About five years ago–after being burned for the umpteenth time by entering a temporary consent order binding my client to a temporary support without first obtaining a financial declaration from the opposing party, only to subsequently learn that the other party’s income and expenses would not have justified such generous support–I vowed never again to negotiate temporary support issues until the other party provides me an executed financial declaration. My thinking is that, if you want money from my client, you need to provide documentation, under oath, before my client offers it. After all, the family court will require such disclosure before it orders financial support. If it’s my client wanting support, I will tell that client to provide a financial declaration before asking me to negotiate. Hire me to handle a domestic matter that involves financial issues and the first task I will assign you is to draft a financial declaration.

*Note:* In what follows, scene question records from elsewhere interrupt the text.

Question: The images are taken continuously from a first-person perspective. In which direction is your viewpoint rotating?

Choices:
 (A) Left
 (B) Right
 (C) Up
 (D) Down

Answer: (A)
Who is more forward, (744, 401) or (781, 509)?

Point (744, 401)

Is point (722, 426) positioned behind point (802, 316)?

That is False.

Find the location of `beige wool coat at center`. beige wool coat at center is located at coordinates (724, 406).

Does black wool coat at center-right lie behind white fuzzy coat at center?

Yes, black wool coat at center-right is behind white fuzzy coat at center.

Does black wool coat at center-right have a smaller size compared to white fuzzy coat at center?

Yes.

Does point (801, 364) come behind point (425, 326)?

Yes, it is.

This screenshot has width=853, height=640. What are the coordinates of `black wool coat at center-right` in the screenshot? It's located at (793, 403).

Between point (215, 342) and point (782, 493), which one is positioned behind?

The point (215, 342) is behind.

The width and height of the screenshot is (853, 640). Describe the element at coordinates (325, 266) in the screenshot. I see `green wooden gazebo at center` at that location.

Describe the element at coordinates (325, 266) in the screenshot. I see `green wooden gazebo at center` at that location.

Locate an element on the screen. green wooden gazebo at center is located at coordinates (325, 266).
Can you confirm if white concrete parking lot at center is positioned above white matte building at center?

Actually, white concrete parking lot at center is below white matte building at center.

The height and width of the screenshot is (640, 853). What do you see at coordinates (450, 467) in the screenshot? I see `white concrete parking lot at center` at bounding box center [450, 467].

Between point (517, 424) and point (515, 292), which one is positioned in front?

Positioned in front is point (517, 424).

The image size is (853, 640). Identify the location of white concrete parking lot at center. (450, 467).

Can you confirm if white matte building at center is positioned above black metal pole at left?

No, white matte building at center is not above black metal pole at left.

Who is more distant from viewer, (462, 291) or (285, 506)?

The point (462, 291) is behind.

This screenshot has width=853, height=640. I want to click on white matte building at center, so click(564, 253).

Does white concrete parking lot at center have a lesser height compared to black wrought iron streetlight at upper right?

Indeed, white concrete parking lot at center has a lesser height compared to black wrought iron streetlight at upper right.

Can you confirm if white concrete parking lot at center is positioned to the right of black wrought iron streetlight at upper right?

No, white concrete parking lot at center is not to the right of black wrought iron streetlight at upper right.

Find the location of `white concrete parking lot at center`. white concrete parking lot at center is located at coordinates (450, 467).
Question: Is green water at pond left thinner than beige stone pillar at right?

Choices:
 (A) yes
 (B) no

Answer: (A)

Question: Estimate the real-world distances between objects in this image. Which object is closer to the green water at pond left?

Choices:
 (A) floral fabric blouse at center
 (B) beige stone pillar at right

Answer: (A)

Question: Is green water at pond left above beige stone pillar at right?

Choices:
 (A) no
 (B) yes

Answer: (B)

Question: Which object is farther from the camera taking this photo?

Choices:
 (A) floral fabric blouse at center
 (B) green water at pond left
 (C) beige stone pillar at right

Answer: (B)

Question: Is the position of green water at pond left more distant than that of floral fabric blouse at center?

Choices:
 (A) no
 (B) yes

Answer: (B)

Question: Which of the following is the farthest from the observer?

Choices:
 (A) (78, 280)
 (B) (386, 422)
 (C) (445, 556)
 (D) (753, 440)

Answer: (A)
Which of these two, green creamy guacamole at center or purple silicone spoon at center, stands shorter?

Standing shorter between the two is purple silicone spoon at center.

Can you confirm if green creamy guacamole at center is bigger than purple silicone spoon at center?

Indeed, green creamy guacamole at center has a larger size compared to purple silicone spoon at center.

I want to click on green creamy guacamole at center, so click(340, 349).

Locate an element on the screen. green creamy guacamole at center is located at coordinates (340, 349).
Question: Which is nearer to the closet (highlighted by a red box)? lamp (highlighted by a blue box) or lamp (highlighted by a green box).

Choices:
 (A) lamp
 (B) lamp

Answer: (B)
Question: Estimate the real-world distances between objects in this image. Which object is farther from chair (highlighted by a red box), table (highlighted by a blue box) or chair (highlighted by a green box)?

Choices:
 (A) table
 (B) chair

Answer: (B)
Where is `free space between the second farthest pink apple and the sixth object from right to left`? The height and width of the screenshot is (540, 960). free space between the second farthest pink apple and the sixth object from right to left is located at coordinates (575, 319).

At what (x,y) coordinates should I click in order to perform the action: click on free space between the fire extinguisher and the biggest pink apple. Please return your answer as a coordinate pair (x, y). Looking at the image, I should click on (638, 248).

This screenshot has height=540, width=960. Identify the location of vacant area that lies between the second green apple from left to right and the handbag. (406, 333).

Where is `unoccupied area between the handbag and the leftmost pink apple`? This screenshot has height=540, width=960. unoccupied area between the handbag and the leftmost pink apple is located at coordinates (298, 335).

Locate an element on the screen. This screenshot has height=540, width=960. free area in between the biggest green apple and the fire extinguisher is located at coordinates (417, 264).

Since implementing that policy, I’ve encountered loads of complaining–some from my clients and some from opposing counsels. “I know the other side’s financial situation well enough,” my clients will often inform me. “Why can’t we negotiate before we get/provide financial disclosure?,” they (both clients and opposing counsel) ask–the asking often shading into demanding. To the opposing counsels I say, “no negotiation without financial declaration–and it needs to be executed, not an unsigned, unnotarized draft.” I say the same to my clients, and inform them that they can fire me if they don’t like my policy. I’ve not often been fired for taking this position and, in the past half decade, I’ve not had a single client enter a temporary consent order on support issues that the client later regretted entering–which isn’t to suggest that they didn’t try to lower this obligation during the litigation process.

Yet I continue to encounter cases, almost monthly, in which one party committed to a temporary financial obligation without first receiving an executed financial declaration from the opposing party. Sometimes months have elapsed and the supporting party has yet to receive financial disclosure from the supported party. A sizable portion of my business is taking over representation in the middle of litigation from folks who weren’t happy with their previous attorney. While I hesitate criticizing prior counsel–even when there’s such obvious errors as failing to issue discovery in a contested case or failing to file a responsive pleading–I will criticize prior counsel who had a client enter a financial obligation without first obtaining financial disclosure.

The most common and obvious attorney malpractice in the South Carolina family court is having clients enter financial obligations without first receiving financial disclosure. Stop doing it and stop asking your colleagues to do it.